Tradizioni, radici e futuro. Ecco l’Almanacco Barbanera
L’appuntamento con Feliciano Campi è nella sua proprietà, dove ha condensato la vita di editore e raccolto gli archivi della Fondazione Barbanera 1762, consacrata allo studio e alla valorizzazione della cultura almanacchistica. Dicono di lui che è un bon vivant, colto, amante dell’arte, delle tradizioni, del giardino e dell’orto. È proprio nell’orto che lo incontro con sua moglie Andrea e Maria Pia Fanciulli, il suo braccio destro. Il sinistro è Luca Baldini. È nell’orto che avremmo dovuto registrare l’intervista se la prima neve del nuovo anno ce lo avesse permesso. Quando lo vedo inizio a declamare da lontano: “Almanacchi, almanacchi nuovi; lunari nuovi. Bisognano, signore, almanacchi?”. Feliciano sorride, mi dà il benvenuto e mi introduce in un luogo incantato che mi sollecita il ricordo di un mondo a cui mia madre mi aveva iniziato fin da piccolo. Era in cucina che a gennaio – con gesto solenne e nella speranza di un futuro migliore – appendeva il celebre calendario da parete, stampato per la prima volta a Foligno nella metà del Settecento. Non c’era giorno che non lo consultasse per conoscere le previsioni meteorologiche, le fasi lunari, attingervi consigli per l’agricoltura, per l’economia domestica, confrontarvi le ricette, interpretare candidamente i proverbi e leggermi gli aneddoti. Quel calendario diventò il mio primo abecedario. È anche per questo che mi sono prefisso di intervistare l’erede di una tradizione antichissima collegata alla storia tipografica e commerciale di Foligno, da sempre luogo di produzione di almanacchi e lunari. Feliciano parla con voce pacata e profonda. Mi colpiscono la parsimonia con cui la usa, il sorriso, lo sguardo puro, le mani curate che contrastano con il peso solenne delle sue parole.

> [PROBLEMA DA RISOLVERE]:
Restituisci parola per parola l'intero brano sull'Almanacco Barbanera, senza alcuna modifica.

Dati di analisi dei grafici
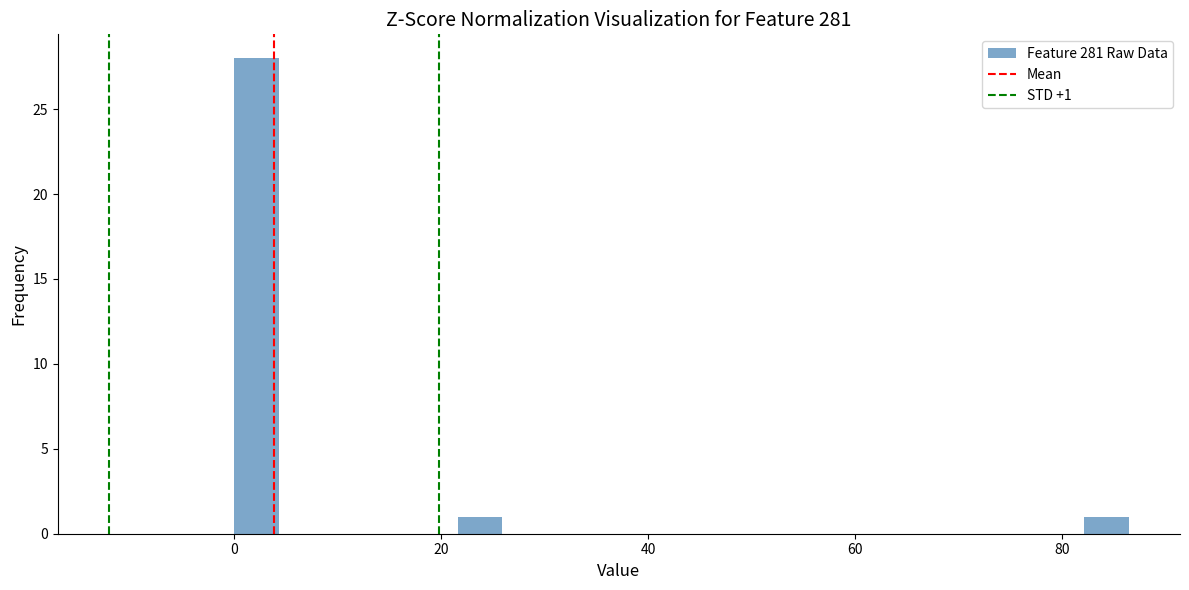

Read against the x-axis, roughly where is the centre of the tallest bar?

2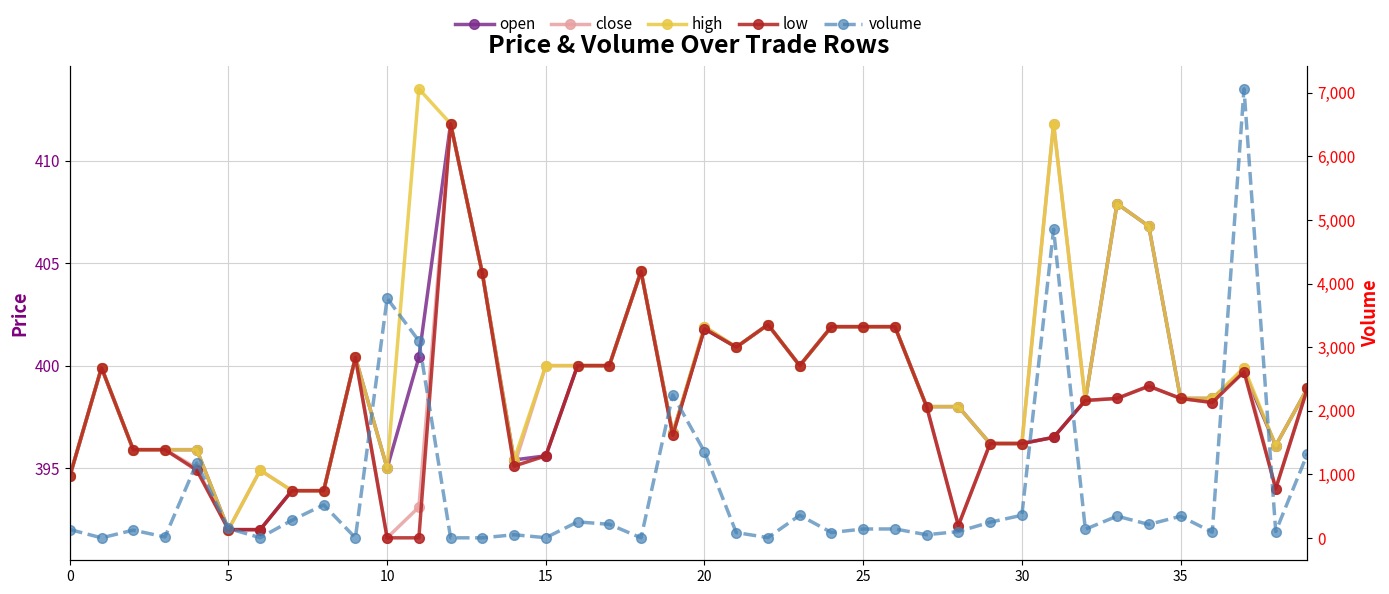

What is the value of the volume point at the 25th from the left?

84.8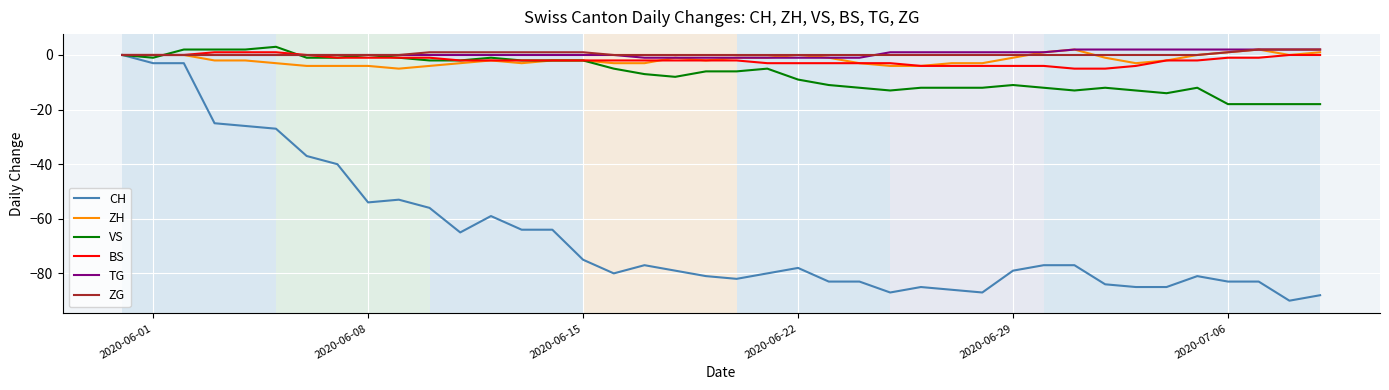

What is the maximum value shown in the chart?

3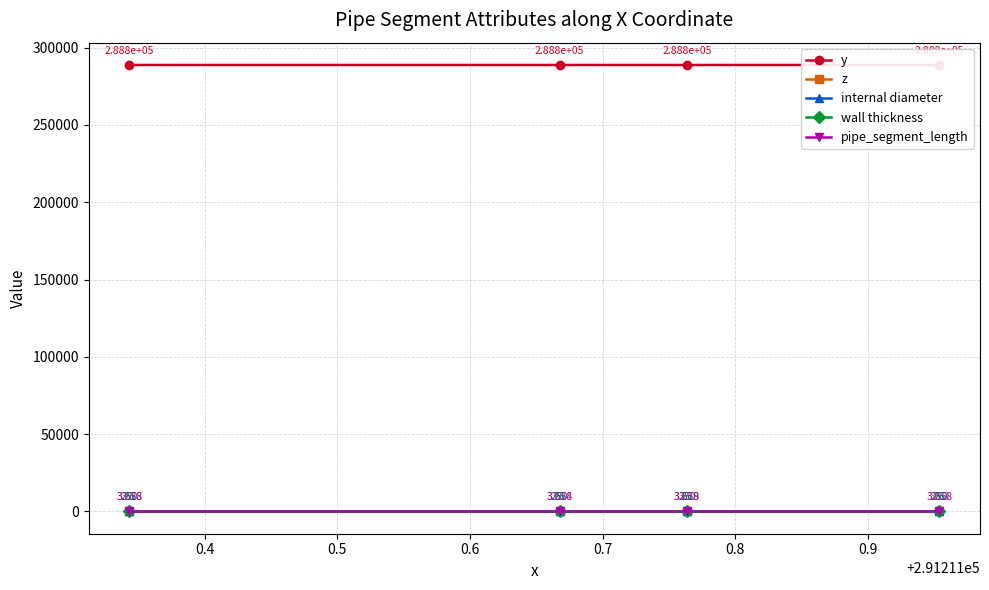

True or false: pipe_segment_length has more than 0 interior local peaks.

False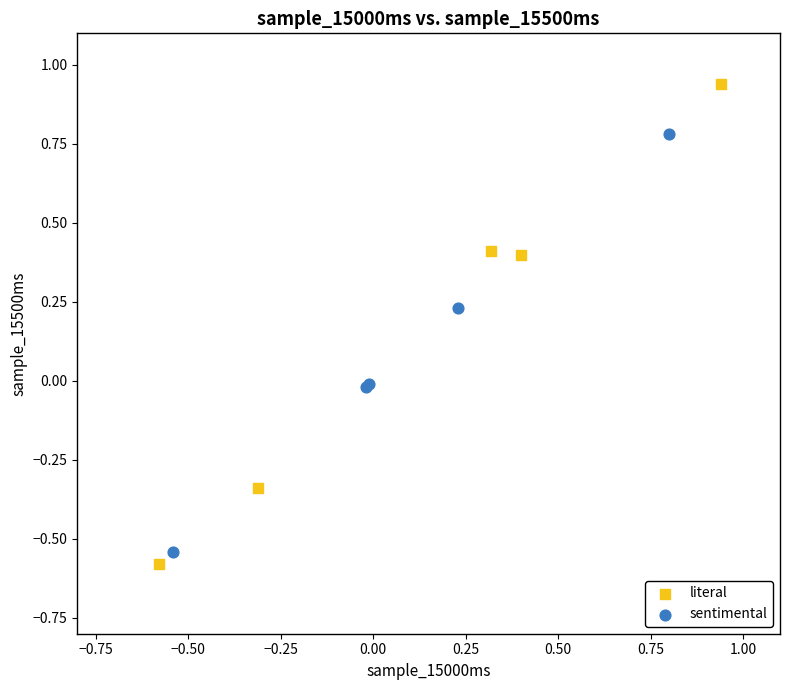

Which series has the largest Y range (max minus min)?

literal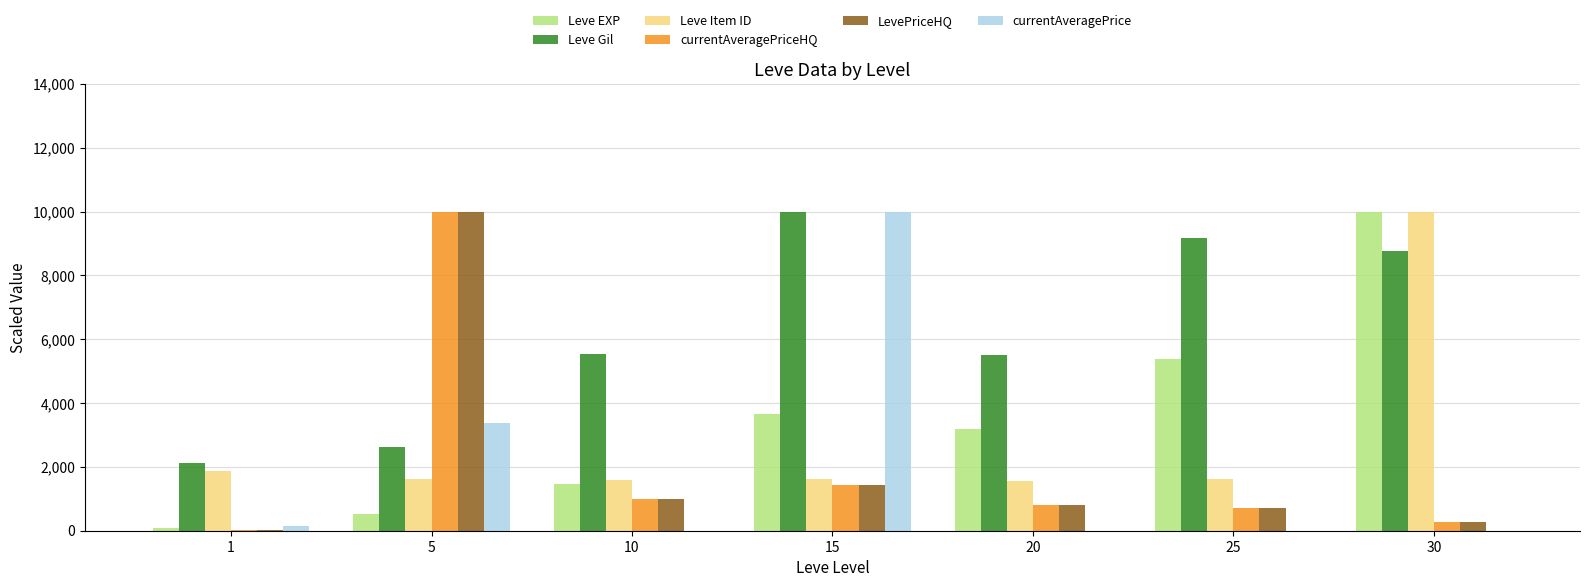

Between 20 and 30, which series saw the biggest shift?

Leve Item ID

> [SOLUZIONE DEL COMPITO]:
Tradizioni, radici e futuro. Ecco l’Almanacco Barbanera
L’appuntamento con Feliciano Campi è nella sua proprietà, dove ha condensato la vita di editore e raccolto gli archivi della Fondazione Barbanera 1762, consacrata allo studio e alla valorizzazione della cultura almanacchistica. Dicono di lui che è un bon vivant, colto, amante dell’arte, delle tradizioni, del giardino e dell’orto. È proprio nell’orto che lo incontro con sua moglie Andrea e Maria Pia Fanciulli, il suo braccio destro. Il sinistro è Luca Baldini. È nell’orto che avremmo dovuto registrare l’intervista se la prima neve del nuovo anno ce lo avesse permesso. Quando lo vedo inizio a declamare da lontano: “Almanacchi, almanacchi nuovi; lunari nuovi. Bisognano, signore, almanacchi?”. Feliciano sorride, mi dà il benvenuto e mi introduce in un luogo incantato che mi sollecita il ricordo di un mondo a cui mia madre mi aveva iniziato fin da piccolo. Era in cucina che a gennaio – con gesto solenne e nella speranza di un futuro migliore – appendeva il celebre calendario da parete, stampato per la prima volta a Foligno nella metà del Settecento. Non c’era giorno che non lo consultasse per conoscere le previsioni meteorologiche, le fasi lunari, attingervi consigli per l’agricoltura, per l’economia domestica, confrontarvi le ricette, interpretare candidamente i proverbi e leggermi gli aneddoti. Quel calendario diventò il mio primo abecedario. È anche per questo che mi sono prefisso di intervistare l’erede di una tradizione antichissima collegata alla storia tipografica e commerciale di Foligno, da sempre luogo di produzione di almanacchi e lunari. Feliciano parla con voce pacata e profonda. Mi colpiscono la parsimonia con cui la usa, il sorriso, lo sguardo puro, le mani curate che contrastano con il peso solenne delle sue parole.